There is a difference between knowing these things and knowing them. You can sit down and read a book about how to snow ski, but there is a difference in that sort of knowledge and the knowledge that comes from getting on the slopes and DOING it. You can't truly say to understand it until you live it. You can't truly say to BELIEVE it, until it impacts your actions.

You can "believe" all you want in man's fallen nature, the universiality of sin, the need for grace in Christ; but until you show this belief by how you treat others -- by showing that you understand that all this applies to you too as much as to anyone -- then you can't really say to believe it. Until you show it by your humility and by your graciousness and your forgiveness and your understanding of where people are coming from, then you don't believe it.

Churches (and people) can claim to believe a lot of things. None of that is meaningful until they show it by how they behave; and any church that doesn't show Christ's love and grace through their acceptance of real, honest-to-God sinners doesn't believe in any of it. Anyone that shows elitism, that says you can't be a part of it until you reach their level of "perfection" is an unbeliever. Plain and simple.

I sincerely and with all my heart apologize if I came across in this way. No, let me not pull any punches with myself, if I WAS this way. I, too, am a very imperfect sinner. I, too, am so very, very far from the example of my Christ and Lord. He could truly "speak the Truth in love" with all grace. I fall far from the mark.
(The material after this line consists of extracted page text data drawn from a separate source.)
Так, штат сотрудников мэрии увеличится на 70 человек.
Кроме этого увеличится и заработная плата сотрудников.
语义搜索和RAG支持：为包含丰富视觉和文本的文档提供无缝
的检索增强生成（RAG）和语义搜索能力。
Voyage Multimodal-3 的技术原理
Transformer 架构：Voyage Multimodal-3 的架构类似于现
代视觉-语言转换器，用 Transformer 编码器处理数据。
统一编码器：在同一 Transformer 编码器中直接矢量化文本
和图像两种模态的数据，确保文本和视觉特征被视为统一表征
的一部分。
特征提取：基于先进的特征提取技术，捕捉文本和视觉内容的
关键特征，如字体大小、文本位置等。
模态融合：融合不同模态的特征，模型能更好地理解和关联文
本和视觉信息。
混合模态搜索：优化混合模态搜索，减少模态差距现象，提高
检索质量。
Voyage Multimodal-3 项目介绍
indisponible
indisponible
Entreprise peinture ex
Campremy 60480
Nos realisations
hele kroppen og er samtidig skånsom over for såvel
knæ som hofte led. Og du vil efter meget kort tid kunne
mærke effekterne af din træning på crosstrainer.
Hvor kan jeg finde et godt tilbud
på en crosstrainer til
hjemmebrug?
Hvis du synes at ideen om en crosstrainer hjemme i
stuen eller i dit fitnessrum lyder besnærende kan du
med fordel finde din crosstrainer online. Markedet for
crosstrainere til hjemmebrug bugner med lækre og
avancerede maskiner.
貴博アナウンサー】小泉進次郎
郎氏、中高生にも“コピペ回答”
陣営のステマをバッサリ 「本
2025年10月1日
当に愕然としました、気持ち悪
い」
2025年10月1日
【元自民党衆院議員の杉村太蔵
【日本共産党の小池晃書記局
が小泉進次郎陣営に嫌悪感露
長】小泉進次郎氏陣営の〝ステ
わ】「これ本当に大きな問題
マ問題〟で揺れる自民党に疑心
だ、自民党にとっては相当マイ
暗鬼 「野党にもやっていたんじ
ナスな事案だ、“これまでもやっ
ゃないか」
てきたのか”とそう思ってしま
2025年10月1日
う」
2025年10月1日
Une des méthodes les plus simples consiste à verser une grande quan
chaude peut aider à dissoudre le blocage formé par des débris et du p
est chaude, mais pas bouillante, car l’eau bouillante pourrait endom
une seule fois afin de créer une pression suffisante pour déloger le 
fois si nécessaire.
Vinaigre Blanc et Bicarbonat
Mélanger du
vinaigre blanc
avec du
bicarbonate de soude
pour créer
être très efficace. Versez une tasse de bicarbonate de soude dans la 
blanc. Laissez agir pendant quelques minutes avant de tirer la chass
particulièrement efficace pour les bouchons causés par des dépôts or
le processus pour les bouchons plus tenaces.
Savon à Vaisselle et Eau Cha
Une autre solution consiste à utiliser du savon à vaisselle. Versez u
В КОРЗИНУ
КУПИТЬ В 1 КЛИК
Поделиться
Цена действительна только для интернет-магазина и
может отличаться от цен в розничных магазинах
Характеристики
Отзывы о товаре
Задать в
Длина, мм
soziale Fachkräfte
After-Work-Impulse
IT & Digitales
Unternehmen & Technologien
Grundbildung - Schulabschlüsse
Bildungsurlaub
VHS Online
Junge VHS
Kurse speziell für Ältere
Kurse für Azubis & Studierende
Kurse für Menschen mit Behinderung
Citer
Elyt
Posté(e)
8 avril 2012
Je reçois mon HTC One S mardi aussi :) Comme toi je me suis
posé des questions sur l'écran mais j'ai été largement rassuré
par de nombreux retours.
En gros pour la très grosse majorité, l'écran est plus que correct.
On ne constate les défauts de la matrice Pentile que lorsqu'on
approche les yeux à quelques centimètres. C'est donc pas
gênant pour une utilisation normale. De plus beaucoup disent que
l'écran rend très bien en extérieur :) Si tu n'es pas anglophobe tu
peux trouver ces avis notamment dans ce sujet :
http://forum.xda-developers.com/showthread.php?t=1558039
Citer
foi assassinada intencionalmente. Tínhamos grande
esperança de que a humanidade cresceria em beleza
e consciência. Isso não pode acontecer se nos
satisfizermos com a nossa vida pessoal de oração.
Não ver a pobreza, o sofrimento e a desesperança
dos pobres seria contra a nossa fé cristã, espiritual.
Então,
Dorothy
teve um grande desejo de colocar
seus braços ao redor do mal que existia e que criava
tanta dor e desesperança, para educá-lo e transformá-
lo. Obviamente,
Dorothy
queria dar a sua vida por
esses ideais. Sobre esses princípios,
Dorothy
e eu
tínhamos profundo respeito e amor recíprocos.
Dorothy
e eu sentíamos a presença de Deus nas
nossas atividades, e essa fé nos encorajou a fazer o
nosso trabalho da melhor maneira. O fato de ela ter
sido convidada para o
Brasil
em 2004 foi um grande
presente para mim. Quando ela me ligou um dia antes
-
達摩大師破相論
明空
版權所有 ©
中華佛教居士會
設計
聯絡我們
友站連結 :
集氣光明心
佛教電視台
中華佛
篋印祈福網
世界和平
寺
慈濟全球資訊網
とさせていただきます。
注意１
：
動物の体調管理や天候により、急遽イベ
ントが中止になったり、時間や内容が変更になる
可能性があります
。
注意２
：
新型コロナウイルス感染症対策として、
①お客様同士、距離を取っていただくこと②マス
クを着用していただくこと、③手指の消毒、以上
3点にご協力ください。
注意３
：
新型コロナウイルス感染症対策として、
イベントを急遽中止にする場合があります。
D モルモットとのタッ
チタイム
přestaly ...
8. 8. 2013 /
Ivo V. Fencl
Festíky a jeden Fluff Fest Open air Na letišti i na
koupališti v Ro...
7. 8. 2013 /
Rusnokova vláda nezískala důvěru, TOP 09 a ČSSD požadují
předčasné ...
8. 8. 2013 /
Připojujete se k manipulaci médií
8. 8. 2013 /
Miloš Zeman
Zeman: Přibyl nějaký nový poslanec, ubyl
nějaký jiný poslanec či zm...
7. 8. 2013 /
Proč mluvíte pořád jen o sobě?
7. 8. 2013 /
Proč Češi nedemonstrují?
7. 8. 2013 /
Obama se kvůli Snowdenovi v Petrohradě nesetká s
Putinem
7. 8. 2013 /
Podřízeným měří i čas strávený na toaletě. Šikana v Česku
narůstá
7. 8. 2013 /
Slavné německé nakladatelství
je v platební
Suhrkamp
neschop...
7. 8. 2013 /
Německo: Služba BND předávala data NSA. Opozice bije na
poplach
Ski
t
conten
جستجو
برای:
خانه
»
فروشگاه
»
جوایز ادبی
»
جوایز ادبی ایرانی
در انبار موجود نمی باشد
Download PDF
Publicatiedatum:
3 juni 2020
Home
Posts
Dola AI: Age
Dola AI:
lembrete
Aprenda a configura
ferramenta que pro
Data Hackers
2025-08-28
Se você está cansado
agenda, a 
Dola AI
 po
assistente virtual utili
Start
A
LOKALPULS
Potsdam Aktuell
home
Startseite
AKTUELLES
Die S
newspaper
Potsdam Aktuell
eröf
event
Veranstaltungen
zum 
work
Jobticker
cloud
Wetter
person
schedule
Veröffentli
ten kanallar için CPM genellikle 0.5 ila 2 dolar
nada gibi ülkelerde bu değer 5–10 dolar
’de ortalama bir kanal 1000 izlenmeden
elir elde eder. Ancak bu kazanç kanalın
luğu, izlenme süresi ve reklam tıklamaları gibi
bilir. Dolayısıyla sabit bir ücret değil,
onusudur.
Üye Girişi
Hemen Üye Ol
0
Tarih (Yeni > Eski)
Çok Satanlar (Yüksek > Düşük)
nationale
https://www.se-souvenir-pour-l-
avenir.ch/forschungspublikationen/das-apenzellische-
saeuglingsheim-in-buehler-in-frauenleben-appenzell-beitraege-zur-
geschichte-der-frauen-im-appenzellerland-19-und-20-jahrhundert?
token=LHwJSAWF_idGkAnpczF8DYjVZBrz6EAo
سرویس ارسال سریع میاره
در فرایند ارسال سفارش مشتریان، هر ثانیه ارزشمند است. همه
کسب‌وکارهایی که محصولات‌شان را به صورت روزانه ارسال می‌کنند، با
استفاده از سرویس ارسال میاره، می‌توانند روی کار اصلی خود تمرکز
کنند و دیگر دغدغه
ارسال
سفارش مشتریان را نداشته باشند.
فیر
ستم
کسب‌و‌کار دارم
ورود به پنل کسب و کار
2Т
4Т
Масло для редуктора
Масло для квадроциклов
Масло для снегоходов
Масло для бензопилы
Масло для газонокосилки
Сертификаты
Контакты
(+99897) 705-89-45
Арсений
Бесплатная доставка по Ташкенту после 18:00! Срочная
To try and save what little face I deserve, I WILL say that dealing with me in person is a bit different. Dealing with me in a non-debate forum is a bit different. The realm of ideas is different from the realm of true interpersonal interaction and kind of needs to be by its very nature. But that still doesn't excuse a lack of grace on my part.

We've all got issues. We all have flaws. We all have those thorns-in-the-flesh that show us we are merely human. I hope you can forgive mine. Not that I worry about it -- showing grace and charity and patience definately doesn't seem to be YOUR issue, at least from what I can tell from your blog. In that respect -- one among many I would imagine -- you are the better person than I am. You are the better example of Christ than I am.

3:02 PM  
Blogger Fiona said...

Emily....are you OK? I miss you!!!

3:35 AM  
Blogger Fiona said...

OK....whoever took Emily....give her back to us right now!!!!

2:51 AM  
Blogger flutterby said...

Emily,

You alright, Boo? Just want to check in on you cause it's supposed to be me who's the slacker and doesn't blog for a week at a time. You? Not so much. And let's face it, my day just isn't the same without a bit of Aussie sunshine.

At least let us know that everything's alright, kay?

8:38 PM  
Blogger Fusion said...

What she said!

10:43 PM  
Blogger Emily said...

Hi there

Yes, I'm back and I'm fine. I was just very busy moving house and had no internet access.

I should have left a note before disappearing. Thanks for worrying about me!

E xox

10:19 PM  
Blogger Emily said...

ps XH - Thanks for your note.

I'm sure you realize that, while I was a little steamed about the unbeliever tag, that was all about my own past and my current ambivalence about trying church again, and really had very little to do with you. So, really, there is nothing to forgive.

Quite honestly, I consider you a worthy opponent and will cheerfully go a few more rounds with you at a time when I am feeling a little less ... defensive.